Kenyan author and anthropologist

Bettina Ng'weno is a Kenyan author, anthropologist and associate professor of African American and African Studies at the University of California, Davis.

== Early life and education ==
Ng'weno was born in 1967 in Nairobi to Kenyan journalist Hilary Ng'weno and his wife, Fleur (née Grandjouan), a writer and natural historian. She is the second born of 2 children with her and her sister Amolo also joining the family academic and innovative career paths.

Ng'weno completed secondary school in Kenya before moving to the United States.
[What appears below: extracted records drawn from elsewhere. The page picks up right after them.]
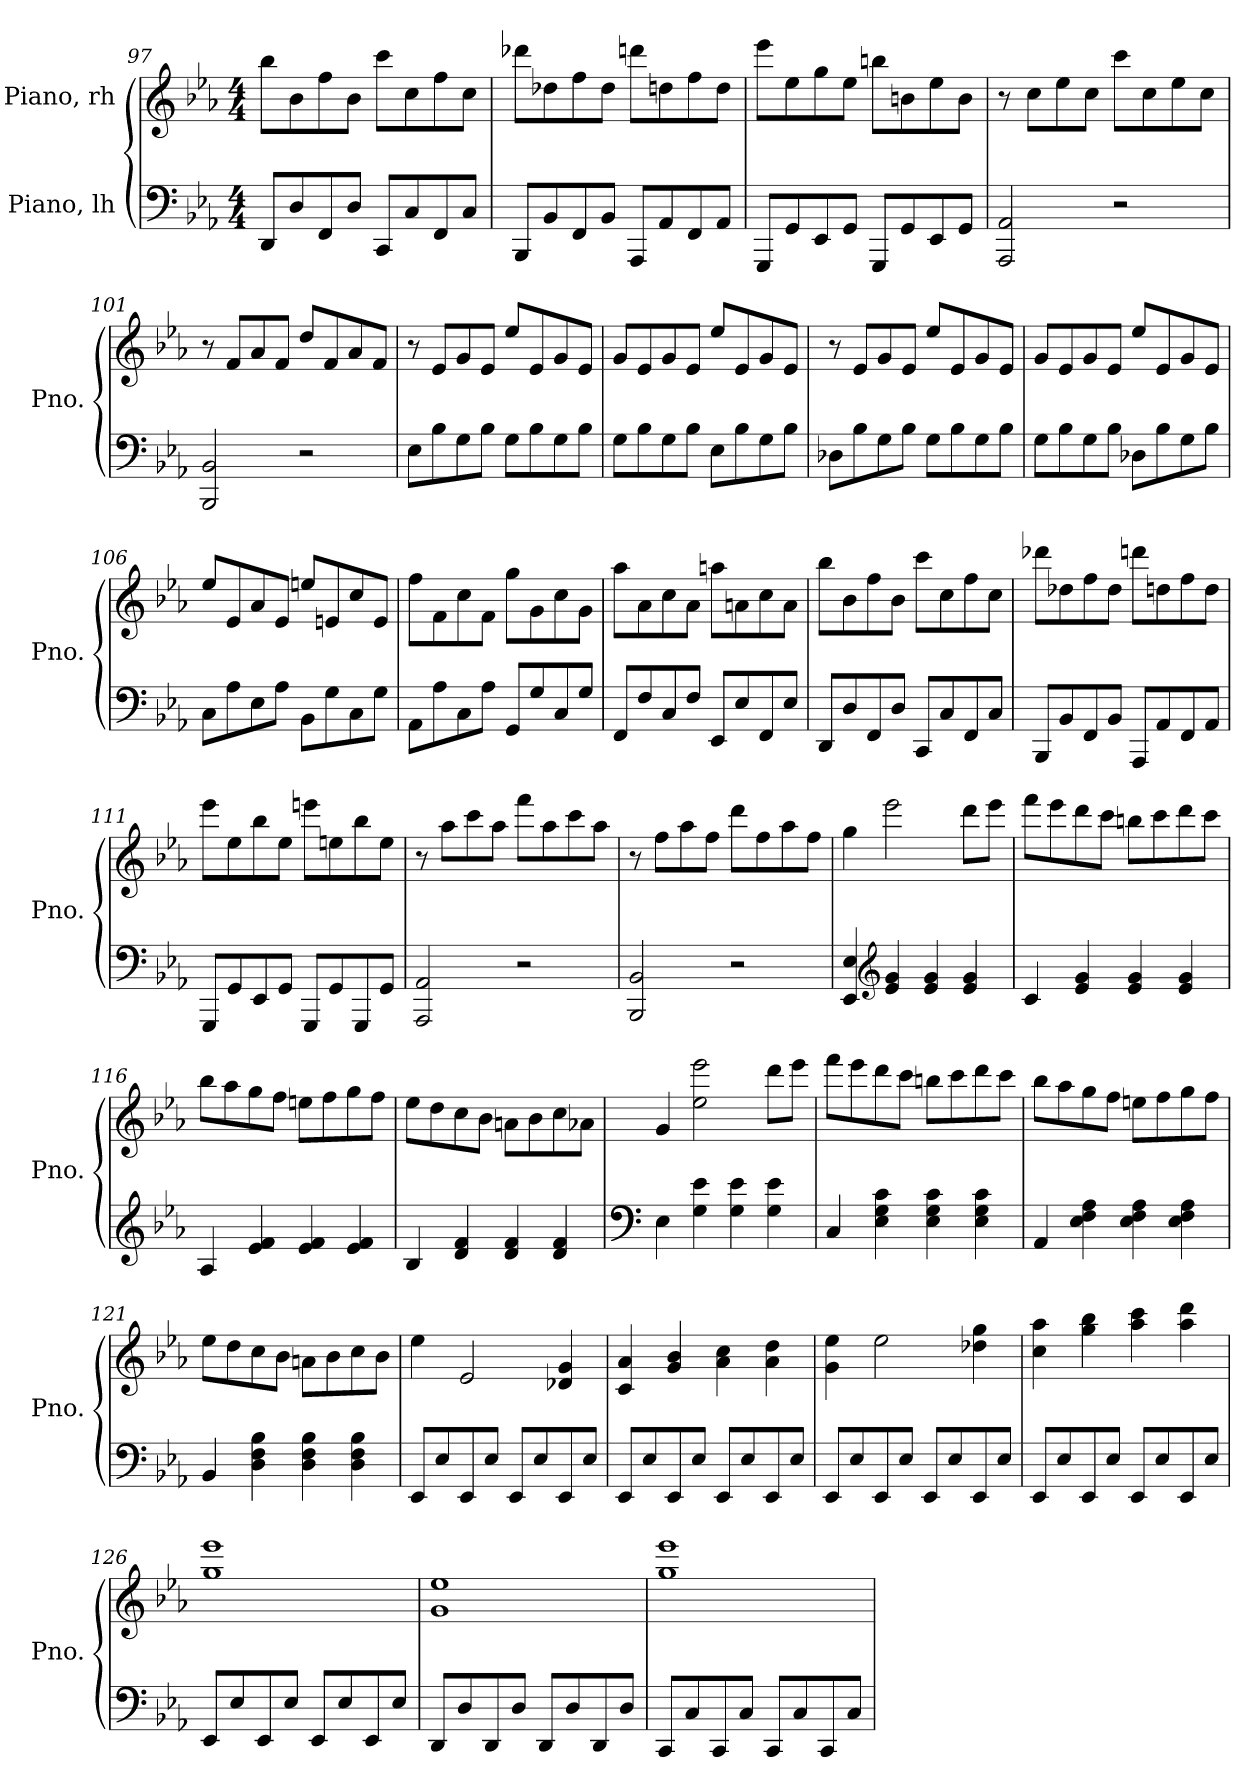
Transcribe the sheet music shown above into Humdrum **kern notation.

**kern	**kern
*part2	*part1
*staff2	*staff1
*I"Piano, lh	*I"Piano, rh
*I'Pno.	*I'Pno.
*clefF4	*clefG2
*k[b-e-a-]	*k[b-e-a-]
*M4/4	*M4/4
=97	=97
8DD/L	8bb-\L
8D/	8b-\
8FF/	8ff\
8D/J	8b-\J
8CC/L	8ccc\L
8C/	8cc\
8FF/	8ff\
8C/J	8cc\J
!!LO:PB:g=z
=98	=98
8BBB-/L	8ddd-X\L
8BB-/	8dd-X\
8FF/	8ff\
8BB-/J	8dd-\J
8AAA-/L	8dddn\L
8AA-/	8ddn\
8FF/	8ff\
8AA-/J	8dd\J
=99	=99
8GGG/L	8eee-\L
8GG/	8ee-\
8EE-/	8gg\
8GG/J	8ee-\J
8GGG/L	8bbn\L
8GG/	8bn\
8EE-/	8ee-\
8GG/J	8b\J
=100	=100
2AAA-/ 2AA-/	8r
.	8cc\L
.	8ee-\
.	8cc\J
2r	8ccc\L
.	8cc\
.	8ee-\
.	8cc\J
=101	=101
2BBB-/ 2BB-/	8r
.	8f/L
.	8a-/
.	8f/J
2r	8dd/L
.	8f/
.	8a-/
.	8f/J
!!LO:LB:g=z
=102	=102
8E-\L	8r
8B-\	8e-/L
8G\	8g/
8B-\J	8e-/J
8G\L	8ee-/L
8B-\	8e-/
8G\	8g/
8B-\J	8e-/J
=103	=103
8G\L	8g/L
8B-\	8e-/
8G\	8g/
8B-\J	8e-/J
8E-\L	8ee-/L
8B-\	8e-/
8G\	8g/
8B-\J	8e-/J
=104	=104
8D-X\L	8r
8B-\	8e-/L
8G\	8g/
8B-\J	8e-/J
8G\L	8ee-/L
8B-\	8e-/
8G\	8g/
8B-\J	8e-/J
=105	=105
8G\L	8g/L
8B-\	8e-/
8G\	8g/
8B-\J	8e-/J
8D-X\L	8ee-/L
8B-\	8e-/
8G\	8g/
8B-\J	8e-/J
!!LO:LB:g=z
=106	=106
8C\L	8ee-/L
8A-\	8e-/
8E-\	8a-/
8A-\J	8e-/J
8BB-\L	8een/L
8G\	8en/
8C\	8cc/
8G\J	8e/J
=107	=107
8AA-\L	8ff\L
8A-\	8f\
8C\	8cc\
8A-\J	8f\J
8GG/L	8gg\L
8G/	8g\
8C/	8cc\
8G/J	8g\J
=108	=108
8FF/L	8aa-\L
8F/	8a-\
8C/	8cc\
8F/J	8a-\J
8EE-/L	8aan\L
8E-/	8an\
8FF/	8cc\
8E-/J	8a\J
=109	=109
8DD/L	8bb-\L
8D/	8b-\
8FF/	8ff\
8D/J	8b-\J
8CC/L	8ccc\L
8C/	8cc\
8FF/	8ff\
8C/J	8cc\J
!!LO:LB:g=z
=110	=110
8BBB-/L	8ddd-X\L
8BB-/	8dd-X\
8FF/	8ff\
8BB-/J	8dd-\J
8AAA-/L	8dddn\L
8AA-/	8ddn\
8FF/	8ff\
8AA-/J	8dd\J
=111	=111
8GGG/L	8eee-\L
8GG/	8ee-\
8EE-/	8bb-\
8GG/J	8ee-\J
8GGG/L	8eeen\L
8GG/	8een\
8GGG/	8bb-\
8GG/J	8ee\J
=112	=112
2AAA-/ 2AA-/	8r
.	8aa-\L
.	8ccc\
.	8aa-\J
2r	8fff\L
.	8aa-\
.	8ccc\
.	8aa-\J
=113	=113
2BBB-/ 2BB-/	8r
.	8ff\L
.	8aa-\
.	8ff\J
2r	8ddd\L
.	8ff\
.	8aa-\
.	8ff\J
!!LO:LB:g=z
=114	=114
4EE-/ 4E-/	4gg\
*clefG2	*
4e-/ 4g/	2eee-\
4e-/ 4g/	.
4e-/ 4g/	8ddd\L
.	8eee-\J
=115	=115
4c/	8fff\L
.	8eee-\
4e-/ 4g/	8ddd\
.	8ccc\J
4e-/ 4g/	8bbn\L
.	8ccc\
4e-/ 4g/	8ddd\
.	8ccc\J
=116	=116
4A-/	8bb-\L
.	8aa-\
4e-/ 4f/	8gg\
.	8ff\J
4e-/ 4f/	8een\L
.	8ff\
4e-/ 4f/	8gg\
.	8ff\J
=117	=117
4B-/	8ee-\L
.	8dd\
4d/ 4f/	8cc\
.	8b-\J
4d/ 4f/	8an\L
.	8b-\
4d/ 4f/	8cc\
.	8a-X\J
!!LO:LB:g=z
=118	=118
*clefF4	*
4E-\	4g/
4G\ 4e-\	2ee-\ 2eee-\
4G\ 4e-\	.
4G\ 4e-\	8ddd\L
.	8eee-\J
=119	=119
4C/	8fff\L
.	8eee-\
4E-\ 4G\ 4c\	8ddd\
.	8ccc\J
4E-\ 4G\ 4c\	8bbn\L
.	8ccc\
4E-\ 4G\ 4c\	8ddd\
.	8ccc\J
=120	=120
4AA-/	8bb-\L
.	8aa-\
4E-\ 4F\ 4A-\	8gg\
.	8ff\J
4E-\ 4F\ 4A-\	8een\L
.	8ff\
4E-\ 4F\ 4A-\	8gg\
.	8ff\J
=121	=121
4BB-/	8ee-\L
.	8dd\
4D\ 4F\ 4B-\	8cc\
.	8b-\J
4D\ 4F\ 4B-\	8an\L
.	8b-\
4D\ 4F\ 4B-\	8cc\
.	8b-\J
!!LO:PB:g=z
=122	=122
8EE-/L	4ee-\
8E-/	.
8EE-/	2e-/
8E-/J	.
8EE-/L	.
8E-/	.
8EE-/	4d-X/ 4g/
8E-/J	.
=123	=123
8EE-/L	4c/ 4a-/
8E-/	.
8EE-/	4g/ 4b-/
8E-/J	.
8EE-/L	4a-\ 4cc\
8E-/	.
8EE-/	4a-\ 4dd\
8E-/J	.
=124	=124
8EE-/L	4g\ 4ee-\
8E-/	.
8EE-/	2ee-\
8E-/J	.
8EE-/L	.
8E-/	.
8EE-/	4dd-X\ 4gg\
8E-/J	.
=125	=125
8EE-/L	4cc\ 4aa-\
8E-/	.
8EE-/	4gg\ 4bb-\
8E-/J	.
8EE-/L	4aa-\ 4ccc\
8E-/	.
8EE-/	4aa-\ 4ddd\
8E-/J	.
=126	=126
8EE-/L	1gg 1eee-
8E-/	.
8EE-/	.
8E-/J	.
8EE-/L	.
8E-/	.
8EE-/	.
8E-/J	.
!!LO:LB:g=z
=127	=127
8DD/L	1g 1ee-
8D/	.
8DD/	.
8D/J	.
8DD/L	.
8D/	.
8DD/	.
8D/J	.
=128	=128
8CC/L	1gg 1eee-
8C/	.
8CC/	.
8C/J	.
8CC/L	.
8C/	.
8CC/	.
8C/J	.
=	=
*-	*-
She earned a Bachelor of Science in Agricultural Science and Management, at the University of California, Davis, followed by a Master of Arts in Anthropology from Stanford University and a PhD in Anthropology from Johns Hopkins University.

== Career ==
Ng'weno's research examines space, materiality, land, and their relations to people, drawing from her Nairobi upbringing and connections to the African diaspora. In 2022, she served as lead director of the Mellon Research Initiative "Reimagining the Indian Ocean World," investigating transnational connections across the Indian Ocean.

Her publications include Turf Wars (2007), Developing Global Leaders: Case Studies from Africa (2020), No Place Like Home in a New City (2025), Listening Like a State (2025), and contributions to Reimagining Indian Ocean Worlds (2020). These works address anti-urbanist policies in Africa and its diasporas.

In 2025, she participated in the Sharjah Biennial 16's "April Acts" weekend initiative , exploring the event's curatorial themes tied to its coastal location.

== Awards and recognition ==
Ng'weno has received the UC Davis Distinguished Graduate and Postdoctoral Mentorship Award (2020, 2025), Academic Senate Distinguished Teaching Award, ASUCD Excellence in Undergraduate Education Award, and a Wenner-Gren Foundation grant.